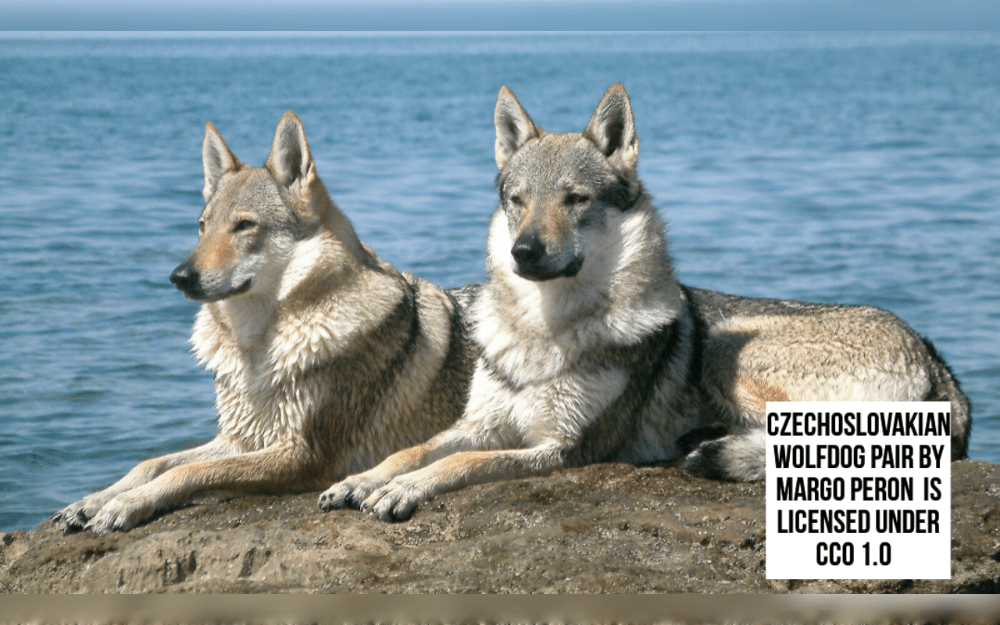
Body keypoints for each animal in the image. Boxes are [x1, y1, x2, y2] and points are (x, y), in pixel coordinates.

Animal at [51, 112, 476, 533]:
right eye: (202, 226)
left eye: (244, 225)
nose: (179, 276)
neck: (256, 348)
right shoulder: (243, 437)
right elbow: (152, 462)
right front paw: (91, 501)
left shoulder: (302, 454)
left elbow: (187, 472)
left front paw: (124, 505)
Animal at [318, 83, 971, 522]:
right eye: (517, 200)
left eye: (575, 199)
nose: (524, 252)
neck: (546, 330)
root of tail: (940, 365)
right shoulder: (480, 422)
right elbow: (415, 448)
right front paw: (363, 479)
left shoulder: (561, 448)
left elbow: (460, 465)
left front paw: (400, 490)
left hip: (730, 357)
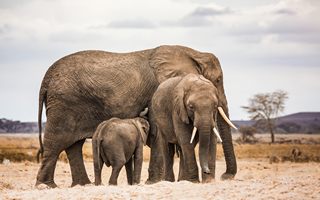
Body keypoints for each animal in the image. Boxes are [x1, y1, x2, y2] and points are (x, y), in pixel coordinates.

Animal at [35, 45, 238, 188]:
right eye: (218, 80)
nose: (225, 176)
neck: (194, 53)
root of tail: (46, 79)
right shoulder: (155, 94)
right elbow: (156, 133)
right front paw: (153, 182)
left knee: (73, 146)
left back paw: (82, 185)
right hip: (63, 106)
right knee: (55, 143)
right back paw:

....

#### WHAT YOU SHOULD DO
Note each line of the entries that has "front" in it, and copy those lines.

#### EXERCISE ANSWER
right front paw: (91, 501)
left front paw: (124, 505)
right front paw: (363, 479)
left front paw: (400, 490)
right front paw: (153, 182)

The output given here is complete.